▸ **Task prompt**: Where in the records does the word "down" appear? Copy each line that holds it.

▸ **Records for the task**:
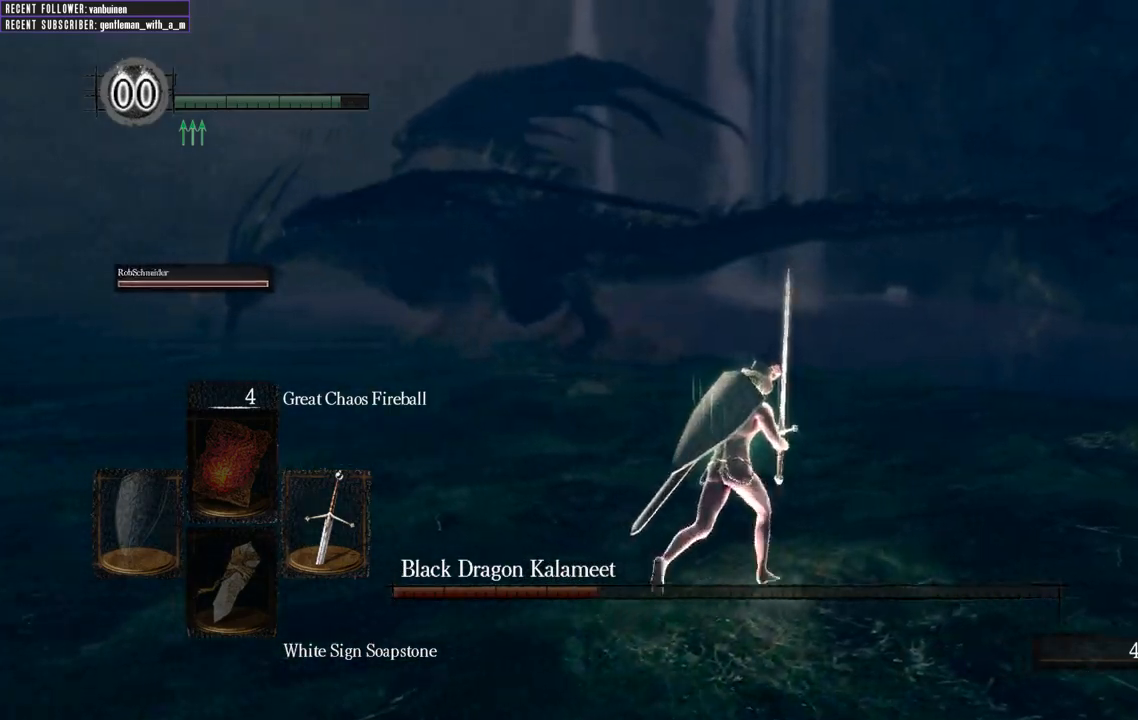
{"buttons": [], "left_stick": "up-left", "right_stick": "center", "events": [[217, "left_stick", "up"], [267, "right_stick", "center"], [283, "B", "up"], [367, "L1", "up"], [417, "left_stick", "up-left"]]}
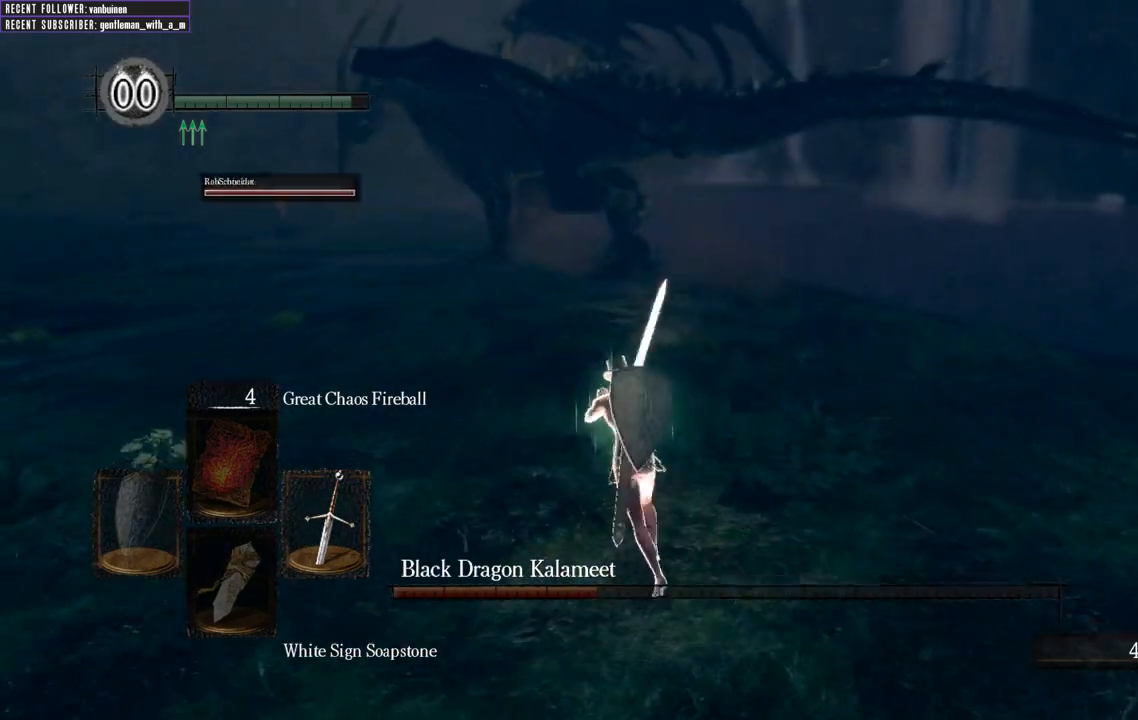
{"buttons": ["B"], "left_stick": "up-left", "right_stick": "center", "events": [[67, "B", "down"], [183, "right_stick", "down"], [233, "right_stick", "down-right"], [400, "right_stick", "center"]]}
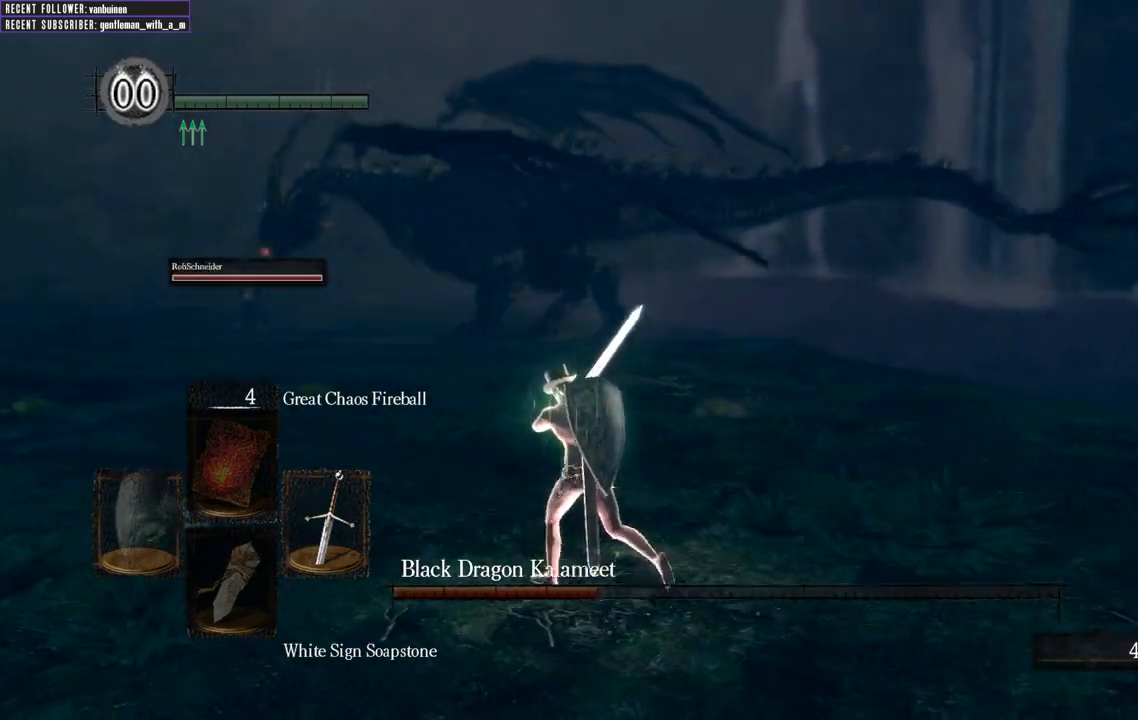
{"buttons": ["B"], "left_stick": "down", "right_stick": "center", "events": [[183, "right_stick", "right"], [200, "left_stick", "left"], [417, "right_stick", "center"], [450, "left_stick", "down"]]}
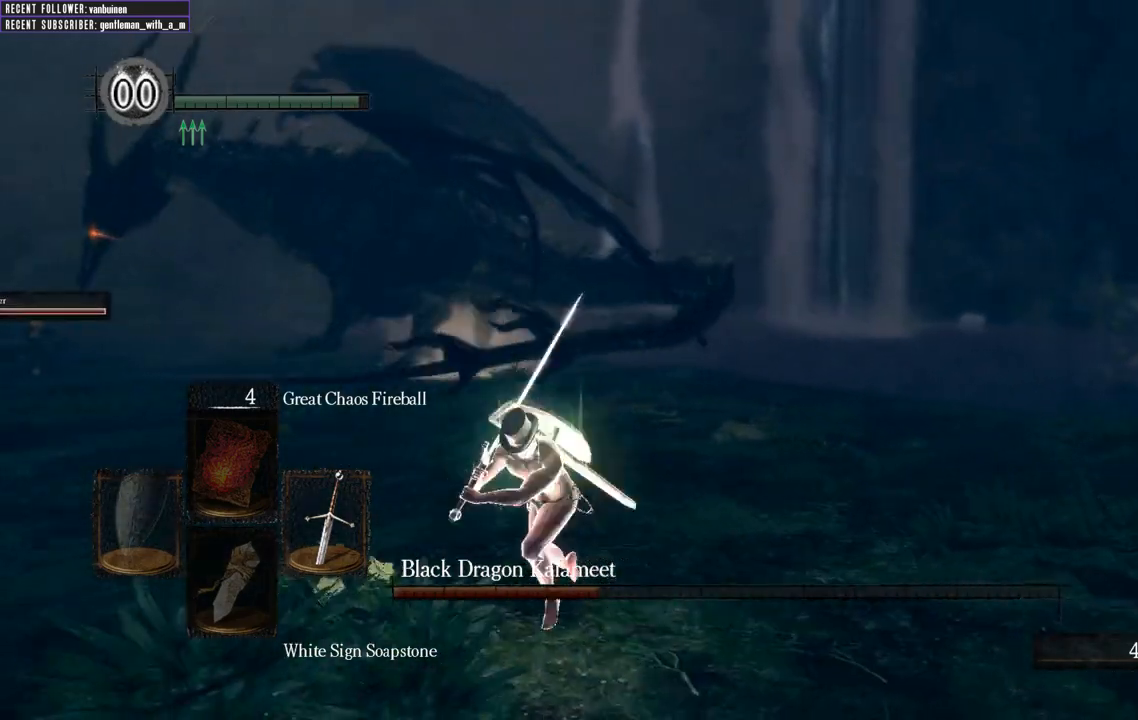
{"buttons": ["B", "L1"], "left_stick": "right", "right_stick": "center", "events": [[67, "left_stick", "down-right"], [133, "right_stick", "left"], [350, "right_stick", "center"], [400, "left_stick", "right"], [500, "L1", "down"]]}
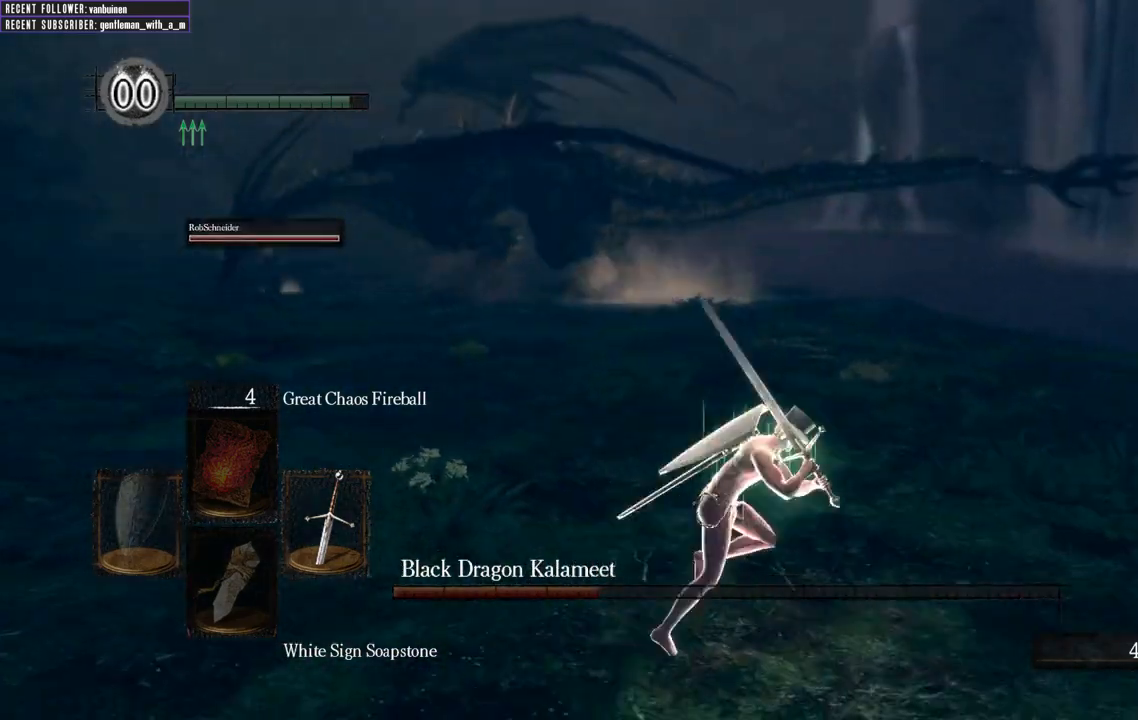
{"buttons": ["B", "L1"], "left_stick": "up-right", "right_stick": "center", "events": [[17, "left_stick", "up-right"], [133, "right_stick", "left"], [367, "right_stick", "center"]]}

▸ **Answer to this problem**:
{"buttons": ["B"], "left_stick": "up-left", "right_stick": "center", "events": [[67, "B", "down"], [183, "right_stick", "down"], [233, "right_stick", "down-right"], [400, "right_stick", "center"]]}
{"buttons": ["B"], "left_stick": "down", "right_stick": "center", "events": [[183, "right_stick", "right"], [200, "left_stick", "left"], [417, "right_stick", "center"], [450, "left_stick", "down"]]}
{"buttons": ["B", "L1"], "left_stick": "right", "right_stick": "center", "events": [[67, "left_stick", "down-right"], [133, "right_stick", "left"], [350, "right_stick", "center"], [400, "left_stick", "right"], [500, "L1", "down"]]}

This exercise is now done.